RIDGEWOOD, NEW JERSEY -- Copyleft, an open source company that has made a significant effort to support the free software community with financial contributions financed through online sales of "geek chic" clothing, is poised to announce its new winter fashion line. Though no details are yet forthcoming, it is believed that central to Copyleft's new offerings is a blue cotton wedding dress with a thirty-foot train. When asked why, management denied comment except to mumble about needing more space to work with. Rumors of an apparent connection to Microsoft's recent break-ins and code theft remain unanswered.
-- Anne Marie
- It's going to be a lot easier to find security holes in Windows if you've got the source code. Of course, in Linux this cuts both ways because the good guys can find and fix them much more easily too, but Microsoft aren't likely to be taking patches any time soon
:)
- Having the source code would make figuring things out for interoperability purposes much easier for projects like Samba and WINE. Of course, neither of the above projects would use knowledge obtained from the crack (if the crackers actually downloaded any code worth looking at) - the legal risk is simply not worth taking.

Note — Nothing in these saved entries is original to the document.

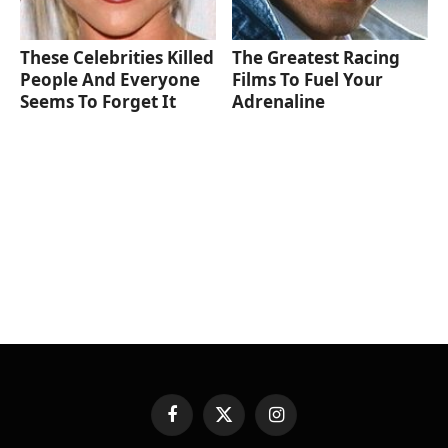
These Celebrities Killed
The Greatest Racing
People And Everyone
Films To Fuel Your
Seems To Forget It
Adrenaline
Facebook
X
Instagram
(Twitter)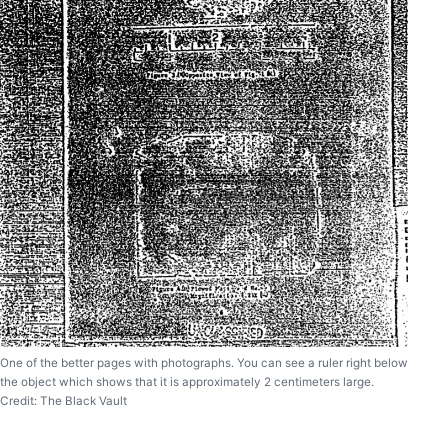
One of the better pages with photographs. You can see a ruler right below
the object which shows that it is approximately 2 centimeters large.
Credit: The Black Vault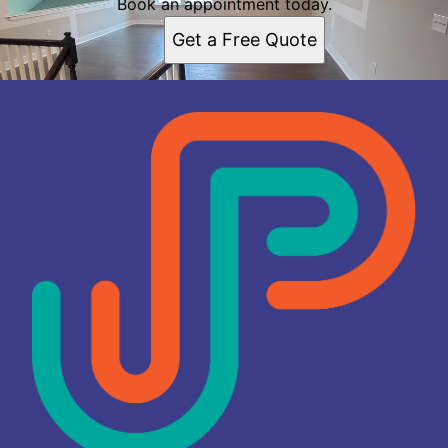
Book an appointment today.
Get a Free Quote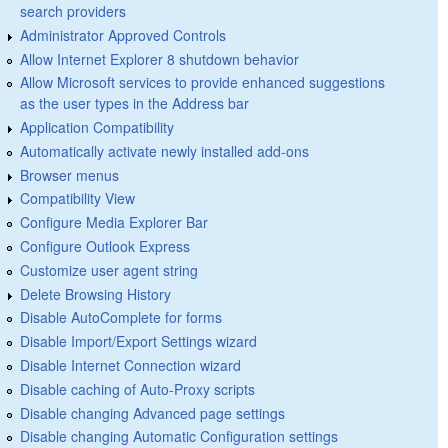
search providers
Administrator Approved Controls
Allow Internet Explorer 8 shutdown behavior
Allow Microsoft services to provide enhanced suggestions
as the user types in the Address bar
Application Compatibility
Automatically activate newly installed add-ons
Browser menus
Compatibility View
Configure Media Explorer Bar
Configure Outlook Express
Customize user agent string
Delete Browsing History
Disable AutoComplete for forms
Disable Import/Export Settings wizard
Disable Internet Connection wizard
Disable caching of Auto-Proxy scripts
Disable changing Advanced page settings
Disable changing Automatic Configuration settings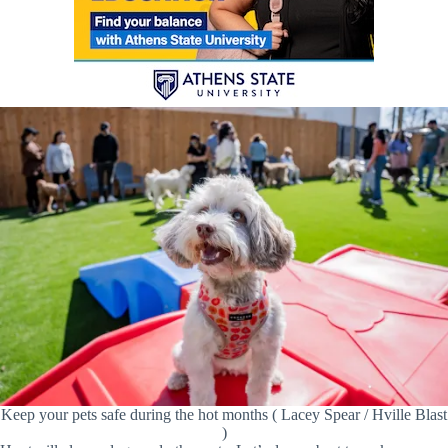
Keep your pets safe during the hot months ( Lacey Spear / Hville Blast
)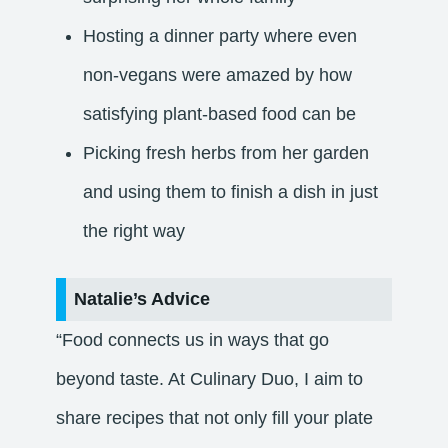
Hosting a dinner party where even
non-vegans were amazed by how
satisfying plant-based food can be
Picking fresh herbs from her garden
and using them to finish a dish in just
the right way
Natalie’s Advice
“Food connects us in ways that go
beyond taste. At Culinary Duo, I aim to
share recipes that not only fill your plate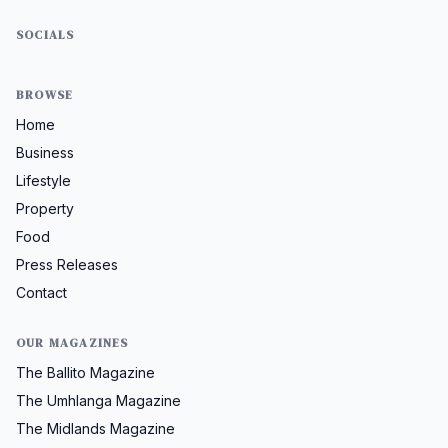
SOCIALS
BROWSE
Home
Business
Lifestyle
Property
Food
Press Releases
Contact
OUR MAGAZINES
The Ballito Magazine
The Umhlanga Magazine
The Midlands Magazine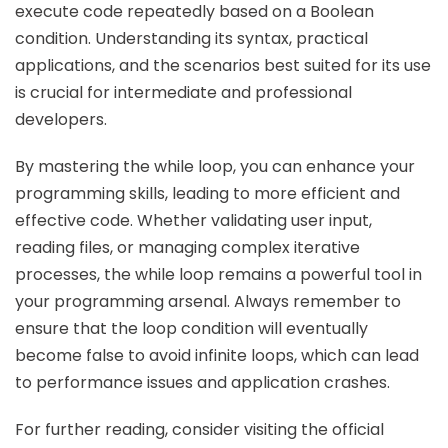
execute code repeatedly based on a Boolean
condition. Understanding its syntax, practical
applications, and the scenarios best suited for its use
is crucial for intermediate and professional
developers.
By mastering the while loop, you can enhance your
programming skills, leading to more efficient and
effective code. Whether validating user input,
reading files, or managing complex iterative
processes, the while loop remains a powerful tool in
your programming arsenal. Always remember to
ensure that the loop condition will eventually
become false to avoid infinite loops, which can lead
to performance issues and application crashes.
For further reading, consider visiting the official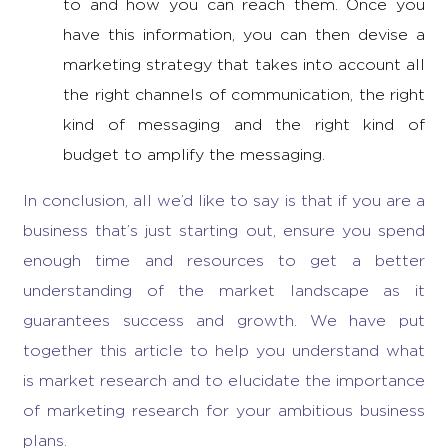
to and how you can reach them. Once you
have this information, you can then devise a
marketing strategy
that takes into account all
the right channels of communication, the right
kind of messaging and the right kind of
budget to amplify the messaging.
In conclusion, all we’d like to say is that if you are a
business that’s just starting out, ensure you spend
enough time and resources to get a better
understanding of the market landscape as it
guarantees success and growth. We have put
together this article to help you understand
what
is market research
and to elucidate the
importance
of marketing research
for your ambitious business
plans.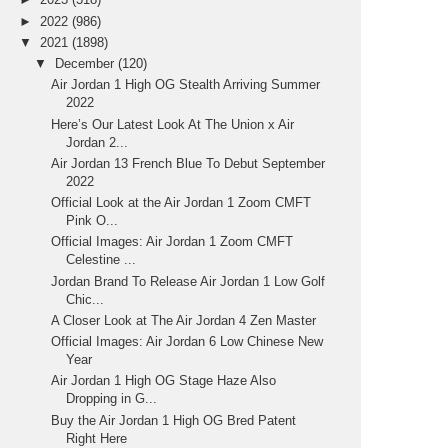
►
2022
(986)
▼
2021
(1898)
▼
December
(120)
Air Jordan 1 High OG Stealth Arriving Summer
2022
Here’s Our Latest Look At The Union x Air
Jordan 2...
Air Jordan 13 French Blue To Debut September
2022
Official Look at the Air Jordan 1 Zoom CMFT
Pink O...
Official Images: Air Jordan 1 Zoom CMFT
Celestine ...
Jordan Brand To Release Air Jordan 1 Low Golf
Chic...
A Closer Look at The Air Jordan 4 Zen Master
Official Images: Air Jordan 6 Low Chinese New
Year
Air Jordan 1 High OG Stage Haze Also
Dropping in G...
Buy the Air Jordan 1 High OG Bred Patent
Right Here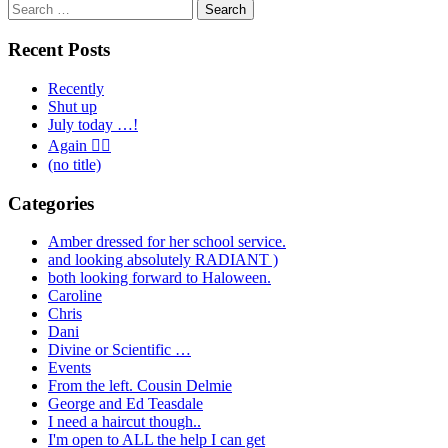
Search
for:
Recent Posts
Recently
Shut up
July today …!
Again 🤦‍♂️
(no title)
Categories
Amber dressed for her school service.
and looking absolutely RADIANT )
both looking forward to Haloween.
Caroline
Chris
Dani
Divine or Scientific …
Events
From the left. Cousin Delmie
George and Ed Teasdale
I need a haircut though..
I'm open to ALL the help I can get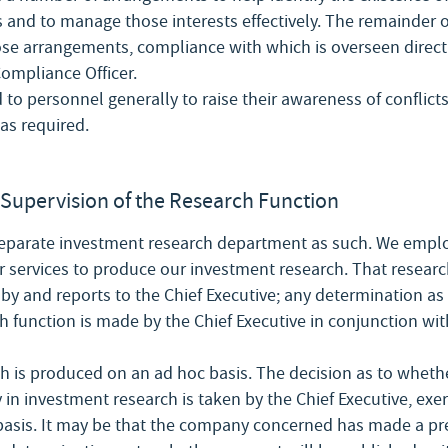
 and to manage those interests effectively. The remainder of
hose arrangements, compliance with which is overseen directl
ompliance Officer.
d to personnel generally to raise their awareness of conflicts
as required.
Supervision of the Research Function
eparate investment research department as such. We emplo
r services to produce our investment research. That researc
 by and reports to the Chief Executive; any determination as 
 function is made by the Chief Executive in conjunction wit
h is produced on an ad hoc basis. The decision as to whethe
in investment research is taken by the Chief Executive, exerc
basis. It may be that the company concerned has made a pre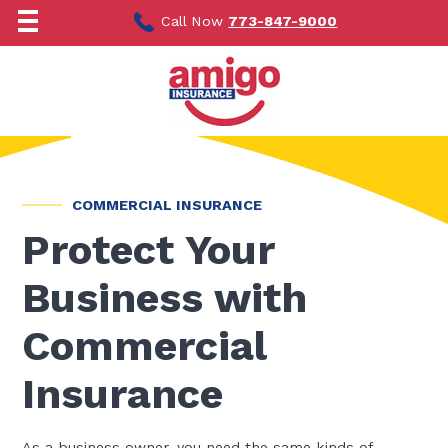
Skip
to
Call Now
773-847-9000
content
COMMERCIAL INSURANCE
Protect Your
Business with
Commercial
Insurance
As a business owner, you need the same kinds of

- Finally, the Windows source code could get audited for code that really shouldn't be in there, such as unacknowledged BSD code, or any GPL'd code. I very much doubt that it actually contains any, but . .
.
So, yes, it *does* matter, but not in the ways the general media think.Any sufficiently advanced technology is indistinguishable from a rigged demo
--Andy Finkel (J. Klass?)
Everyone is focusing on releasing Windows source code on the internet or basing products on that code. These I think are unlikely.
Instead, what if a good hacker decided to drop a few dozen lines of code in amongst the 10s of millions or so lines in Windows to make it easier for *them* to hack. Why hunt down security holes, when you can code them into the product yourself.
With everyone and their sister using Windows these days, this could give a hacker access to most every industry out there. And given the loose security between MS products, the new code could be in Office, Explorer, Outlook, almost anything. So the hacker downloads heaps of source code from a variety of MS products, finds a good location to insert this code and then modifies and sends a bit back. In amongst all the code that MS has to manage - most of which I'm sure they rarely look at, who would notice? How hard would it be to find?
Has the next MS product you plan to buy already been compromised? This I think is where the concern should really lie...
Oh, come on. Are we honestly expected to believe that this is the first time this has happened? This sort of thing goes on all the time, they even admitted it earlier in the article. Perhaps this is the first time it's happened to a really large corporation that's then let it the information leak out to the public, but the first time it's ever happened?
Oh I dunno, how 'bout looking for lines such as...
/* They should be using Media Player anyway */
if(realAudio())
breakRealAudio();
/* Dang hippie OS */
if(linuxPartition())
corruptRandomLinuxBlock();
-----
Zennie
By the end of this week, the story will be that an employee got the flu and was home sick for a few days. While working from home under the influence of prescription drugs, he accidently renamed a user account which set off a few alarms, but everything is well because no product deadlines will slip because of it.
The account given by Microsoft officials to the Times also cited the use of QAZ Trojan. Computer security experts said QAZ was a well-known worm virus that first surfaced in China several months ago.
So the QAZ trojan is a well-known worm virus. Glad we got that straightened out.